EXERCISE GOAL:
Can you transcribe the data exactly? Leave the pictures out.

DATA SUPPLIED:
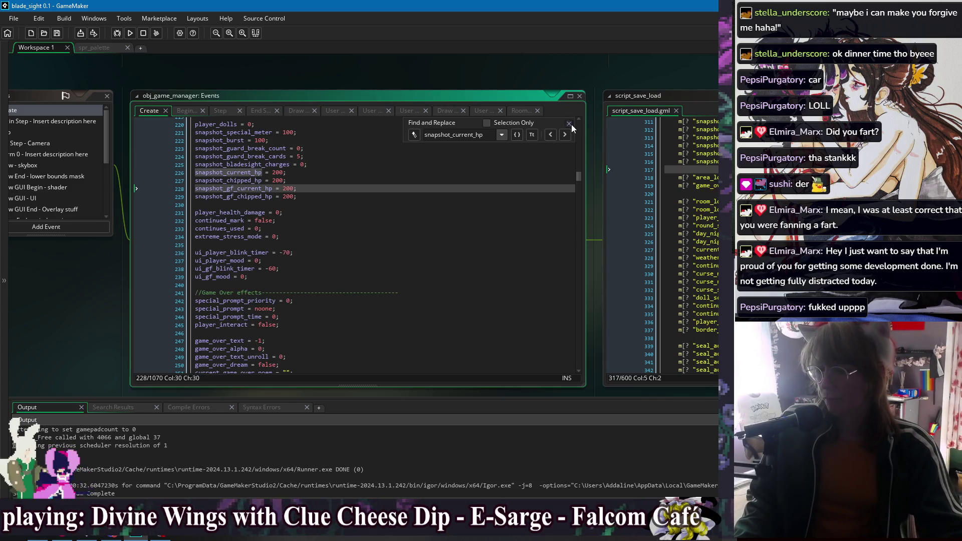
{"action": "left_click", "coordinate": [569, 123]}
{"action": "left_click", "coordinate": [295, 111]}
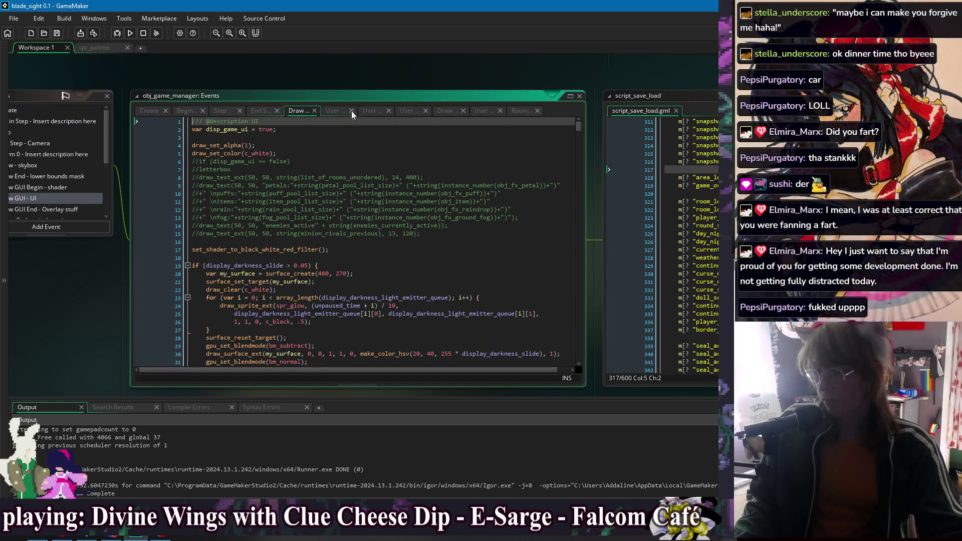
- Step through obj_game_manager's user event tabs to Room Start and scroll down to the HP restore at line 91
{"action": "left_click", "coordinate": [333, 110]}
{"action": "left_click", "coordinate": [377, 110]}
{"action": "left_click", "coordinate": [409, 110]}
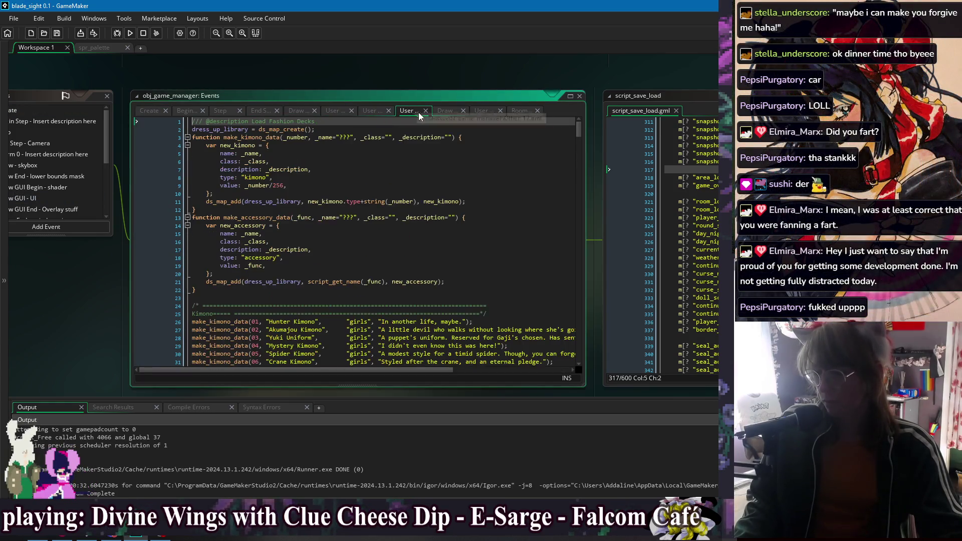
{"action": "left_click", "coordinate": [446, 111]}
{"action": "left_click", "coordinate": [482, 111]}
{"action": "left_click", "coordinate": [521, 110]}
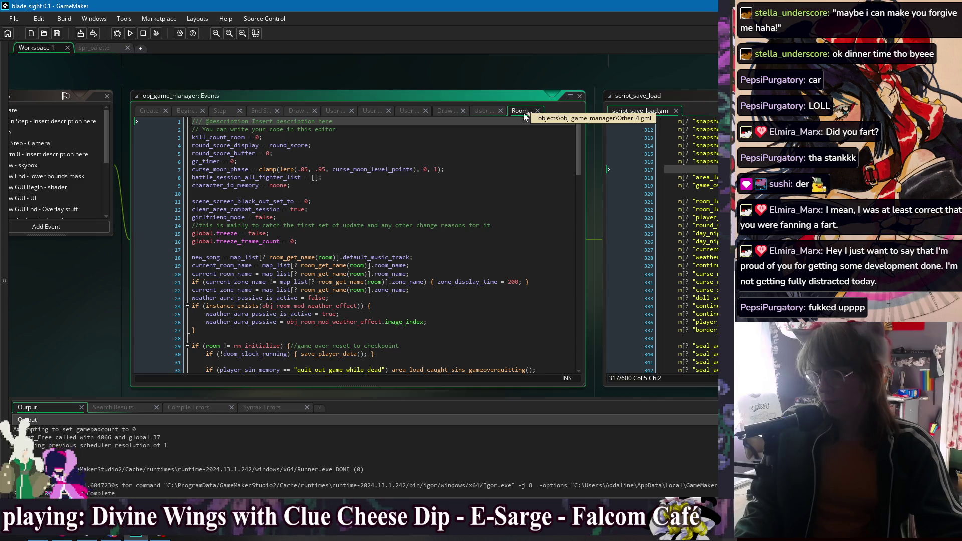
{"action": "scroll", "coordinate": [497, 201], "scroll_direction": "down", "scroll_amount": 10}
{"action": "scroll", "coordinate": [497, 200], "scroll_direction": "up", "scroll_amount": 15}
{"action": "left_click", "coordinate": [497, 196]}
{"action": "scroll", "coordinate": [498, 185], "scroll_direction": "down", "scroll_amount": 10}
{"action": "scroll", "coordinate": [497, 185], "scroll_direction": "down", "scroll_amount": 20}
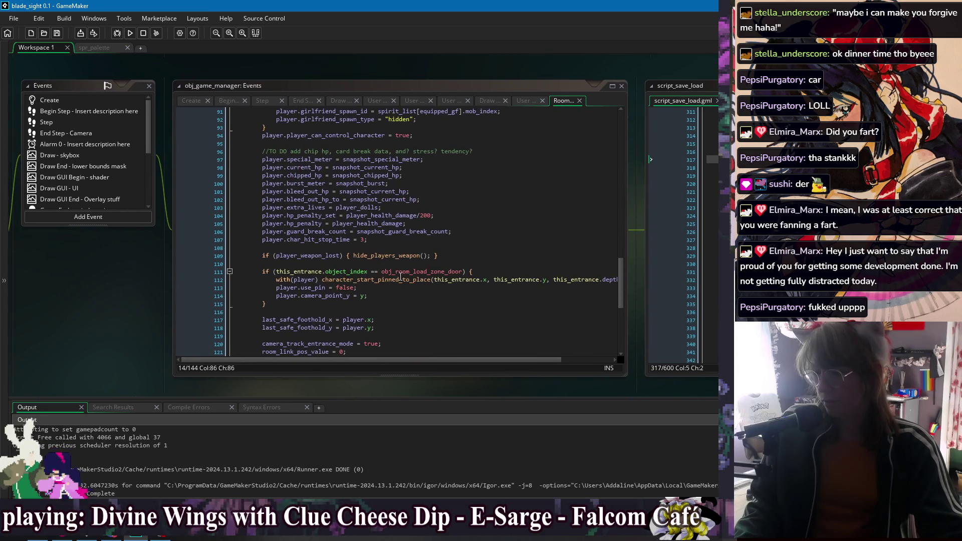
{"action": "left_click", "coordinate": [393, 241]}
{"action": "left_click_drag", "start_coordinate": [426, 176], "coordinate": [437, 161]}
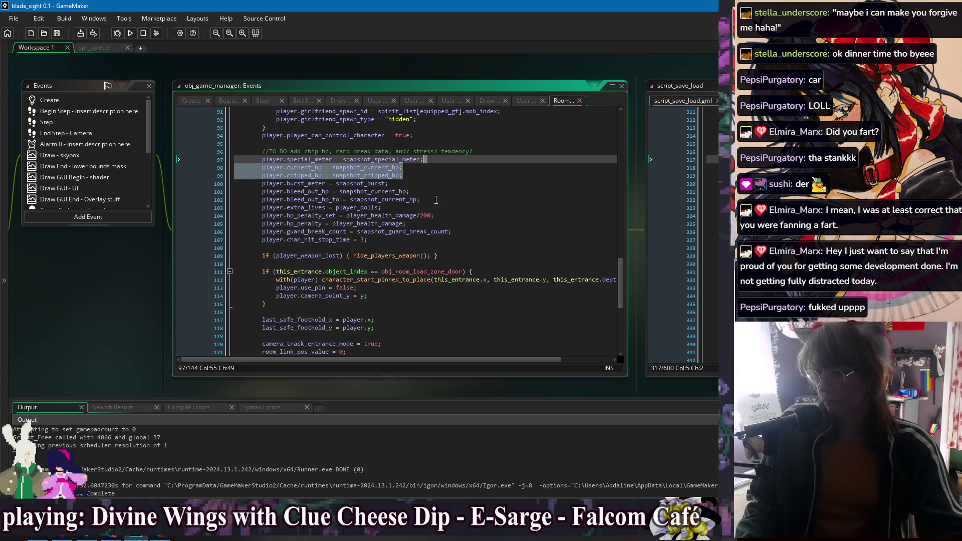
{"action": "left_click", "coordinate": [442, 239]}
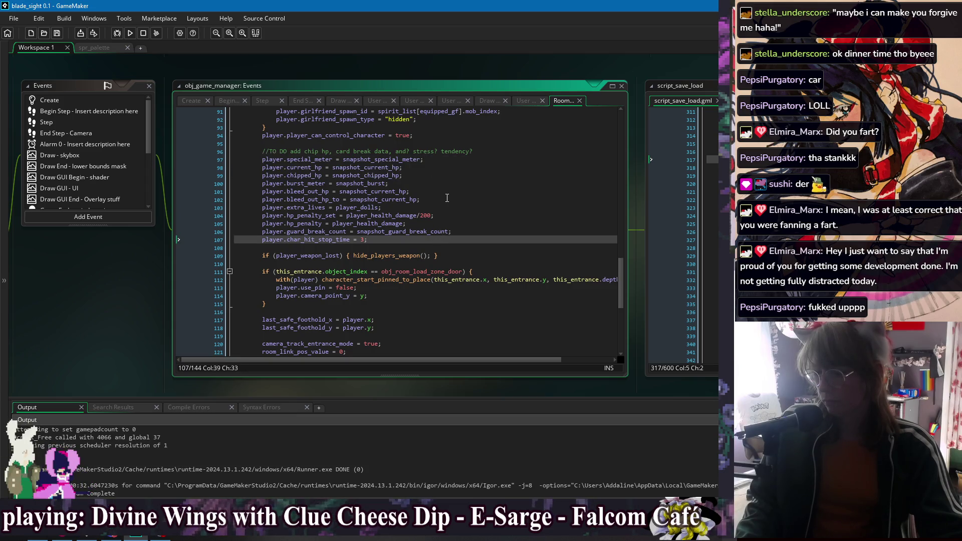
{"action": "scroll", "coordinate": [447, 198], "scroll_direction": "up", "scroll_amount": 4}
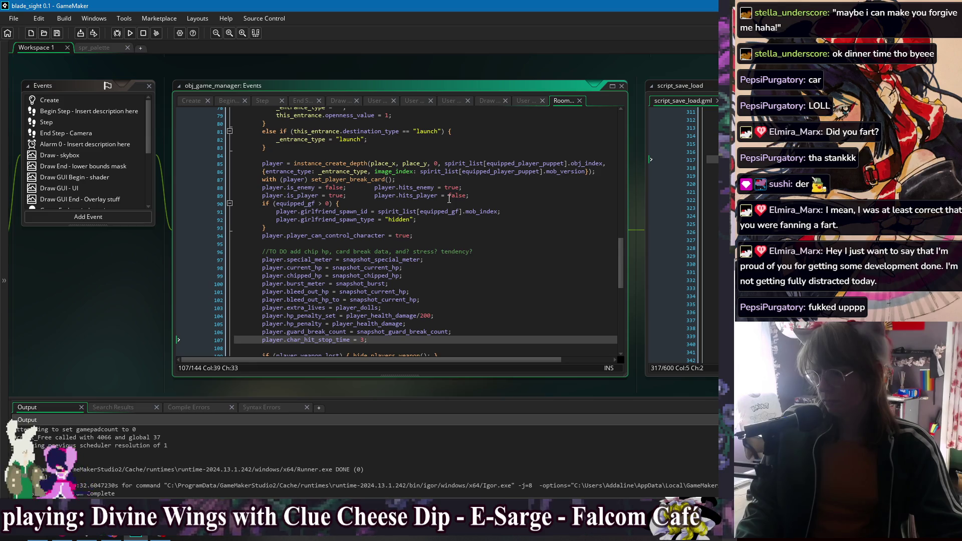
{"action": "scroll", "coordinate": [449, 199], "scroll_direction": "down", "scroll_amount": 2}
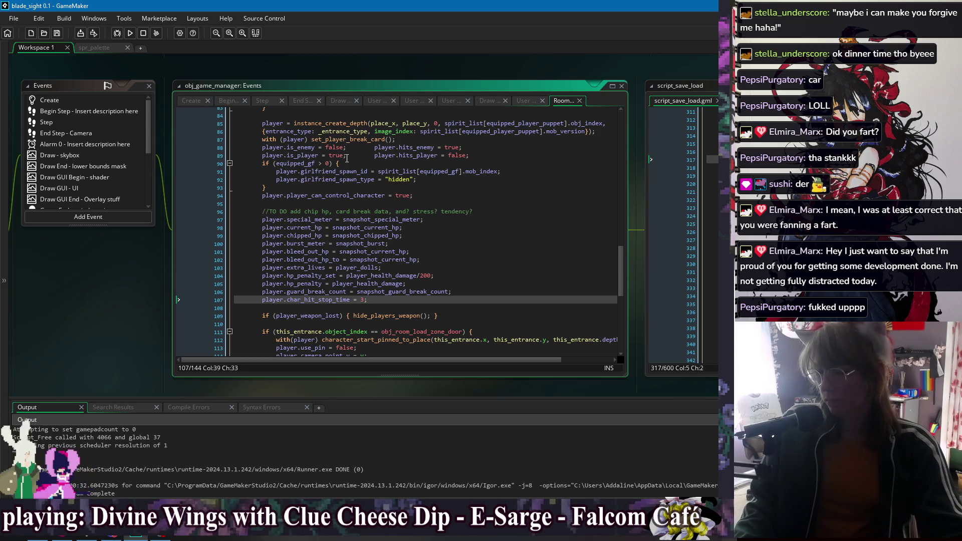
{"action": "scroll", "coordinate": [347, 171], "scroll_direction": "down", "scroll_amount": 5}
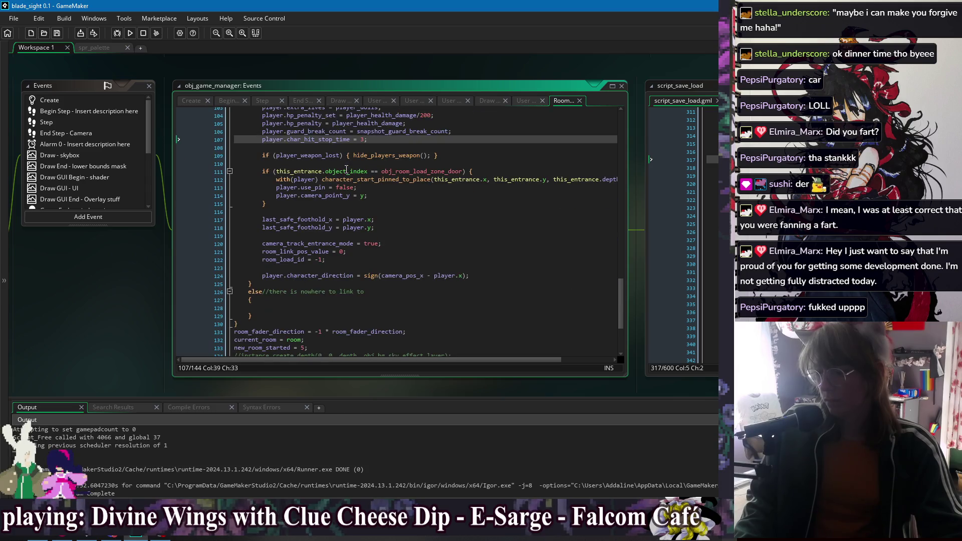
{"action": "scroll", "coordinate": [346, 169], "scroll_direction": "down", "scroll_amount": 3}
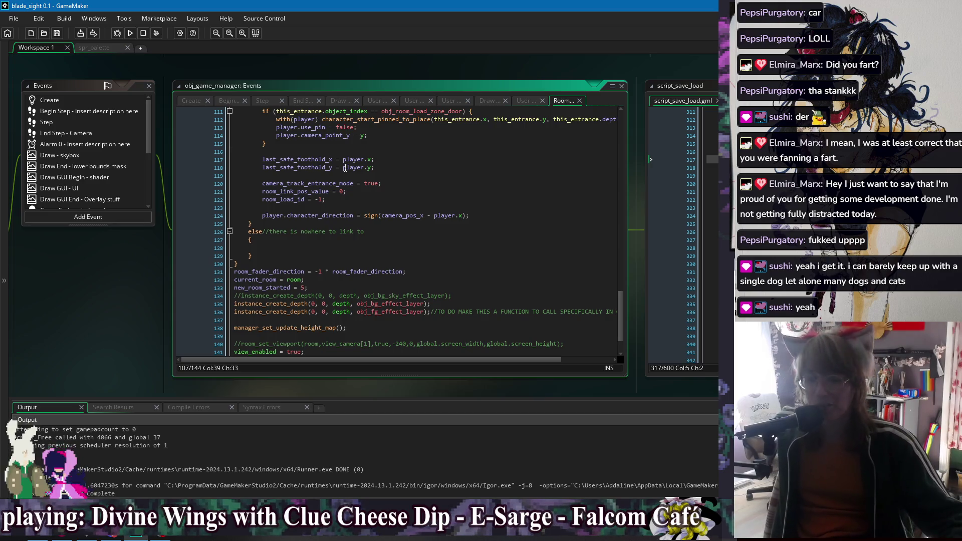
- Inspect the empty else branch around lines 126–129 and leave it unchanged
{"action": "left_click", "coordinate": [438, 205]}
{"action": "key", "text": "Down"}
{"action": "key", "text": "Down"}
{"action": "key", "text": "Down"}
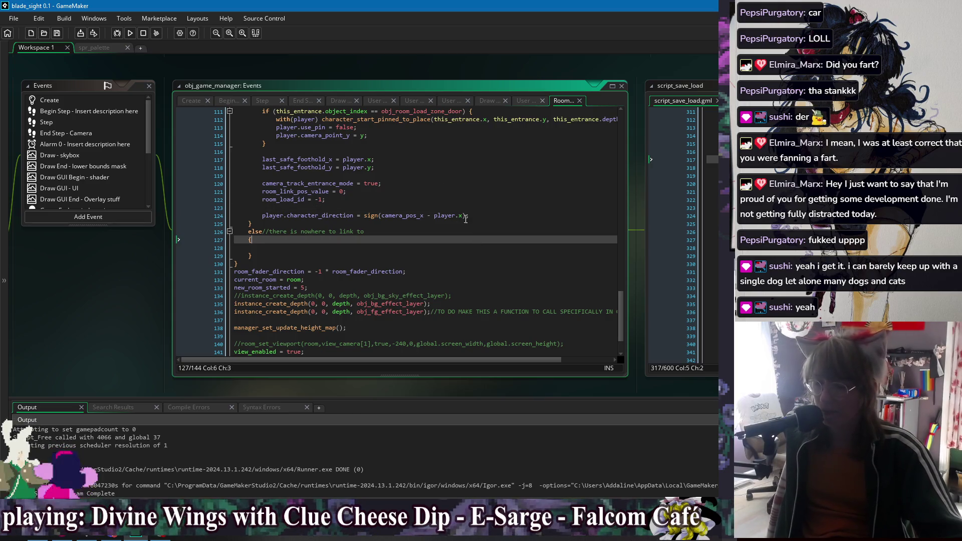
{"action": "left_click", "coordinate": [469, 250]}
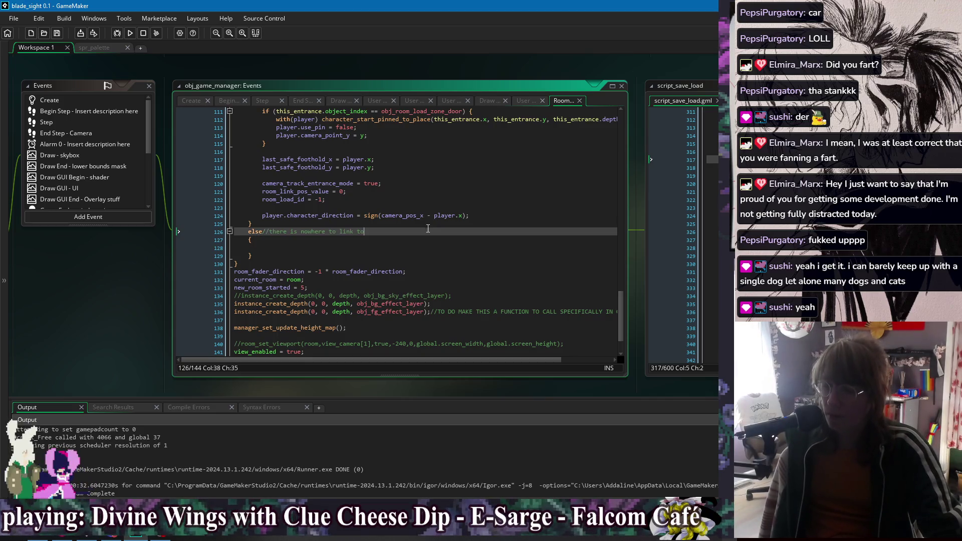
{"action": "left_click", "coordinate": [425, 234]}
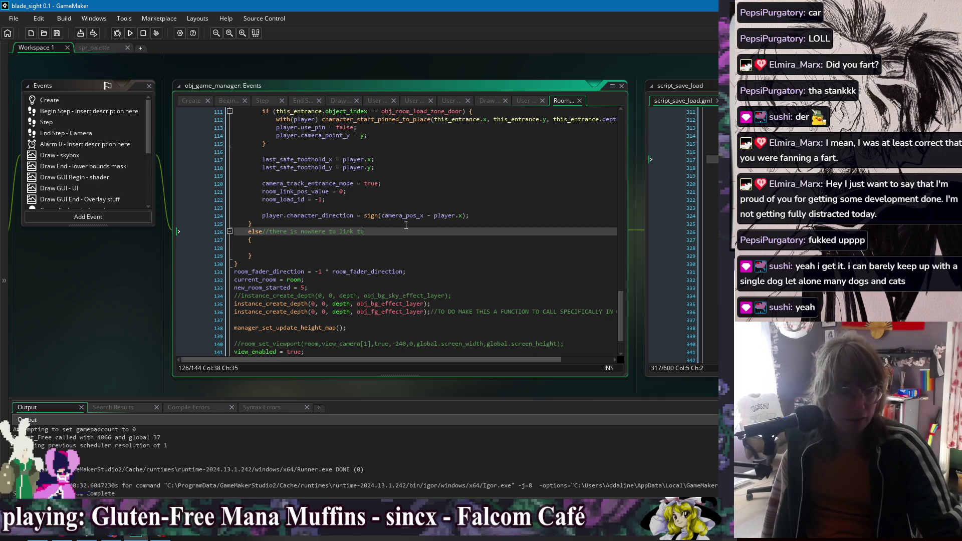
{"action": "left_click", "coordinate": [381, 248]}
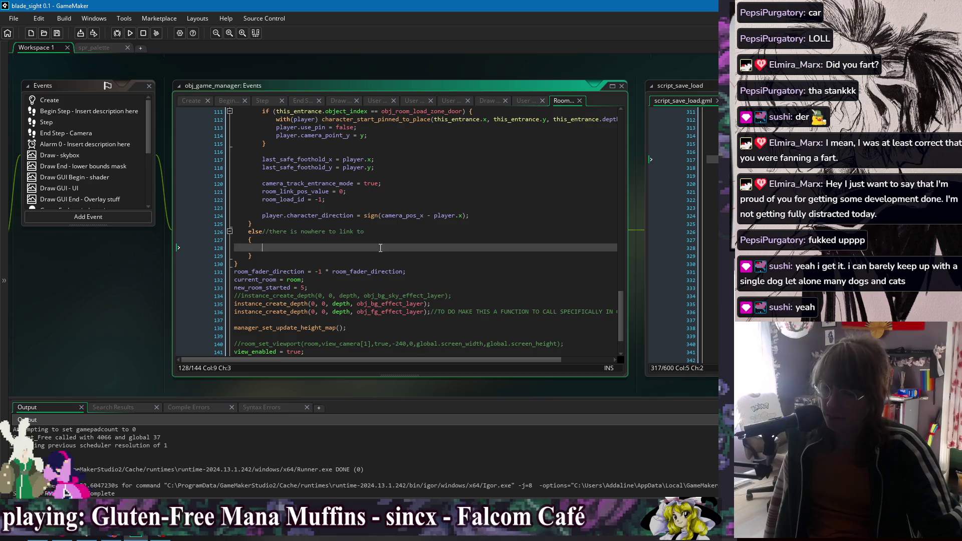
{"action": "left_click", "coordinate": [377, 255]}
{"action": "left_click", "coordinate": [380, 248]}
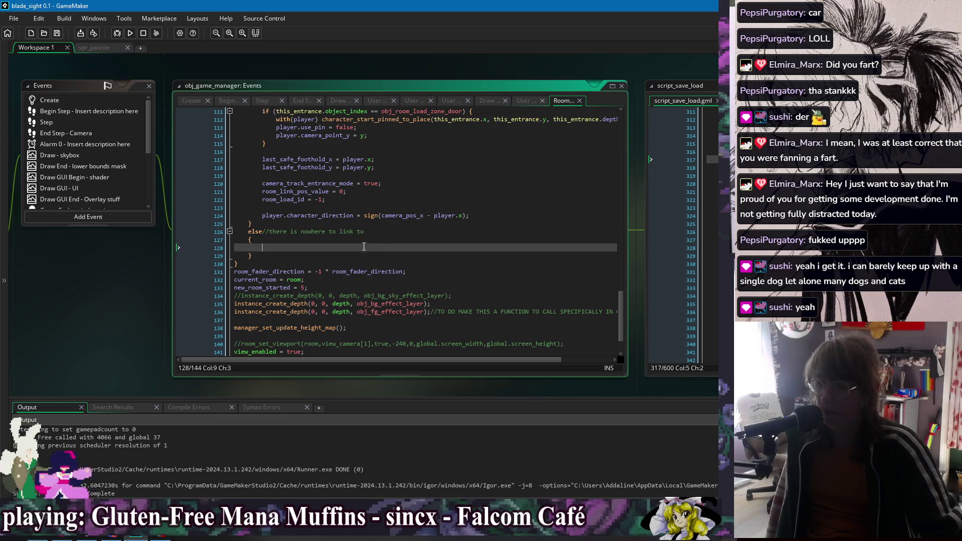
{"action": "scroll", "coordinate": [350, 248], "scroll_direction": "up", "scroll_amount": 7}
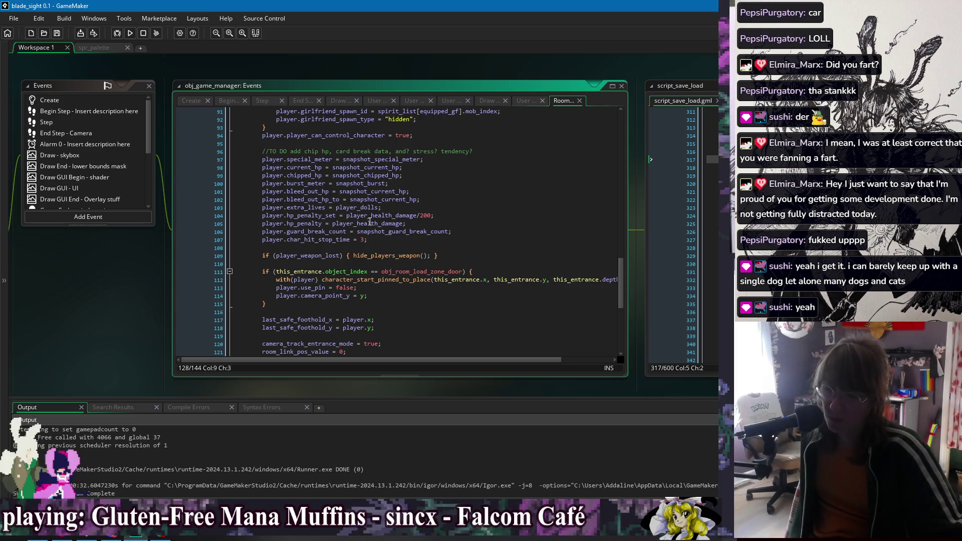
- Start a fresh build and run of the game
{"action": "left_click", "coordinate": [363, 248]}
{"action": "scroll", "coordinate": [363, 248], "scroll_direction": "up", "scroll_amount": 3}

RESULT BELOW:
{"action": "left_click", "coordinate": [569, 123]}
{"action": "left_click", "coordinate": [295, 111]}
- Step through obj_game_manager's user event tabs to Room Start and scroll down to the HP restore at line 91
{"action": "left_click", "coordinate": [333, 110]}
{"action": "left_click", "coordinate": [377, 110]}
{"action": "left_click", "coordinate": [409, 110]}
{"action": "left_click", "coordinate": [446, 111]}
{"action": "left_click", "coordinate": [482, 111]}
{"action": "left_click", "coordinate": [521, 110]}
{"action": "scroll", "coordinate": [497, 201], "scroll_direction": "down", "scroll_amount": 10}
{"action": "scroll", "coordinate": [497, 200], "scroll_direction": "up", "scroll_amount": 15}
{"action": "left_click", "coordinate": [497, 196]}
{"action": "scroll", "coordinate": [498, 185], "scroll_direction": "down", "scroll_amount": 10}
{"action": "scroll", "coordinate": [497, 185], "scroll_direction": "down", "scroll_amount": 20}
{"action": "left_click", "coordinate": [393, 241]}
{"action": "left_click_drag", "start_coordinate": [426, 176], "coordinate": [437, 161]}
{"action": "left_click", "coordinate": [442, 239]}
{"action": "scroll", "coordinate": [447, 198], "scroll_direction": "up", "scroll_amount": 4}
{"action": "scroll", "coordinate": [449, 199], "scroll_direction": "down", "scroll_amount": 2}
{"action": "scroll", "coordinate": [347, 171], "scroll_direction": "down", "scroll_amount": 5}
{"action": "scroll", "coordinate": [346, 169], "scroll_direction": "down", "scroll_amount": 3}
- Inspect the empty else branch around lines 126–129 and leave it unchanged
{"action": "left_click", "coordinate": [438, 205]}
{"action": "key", "text": "Down"}
{"action": "key", "text": "Down"}
{"action": "key", "text": "Down"}
{"action": "left_click", "coordinate": [469, 250]}
{"action": "left_click", "coordinate": [425, 234]}
{"action": "left_click", "coordinate": [381, 248]}
{"action": "left_click", "coordinate": [377, 255]}
{"action": "left_click", "coordinate": [380, 248]}
{"action": "scroll", "coordinate": [350, 248], "scroll_direction": "up", "scroll_amount": 7}
- Start a fresh build and run of the game
{"action": "left_click", "coordinate": [363, 248]}
{"action": "scroll", "coordinate": [363, 248], "scroll_direction": "up", "scroll_amount": 3}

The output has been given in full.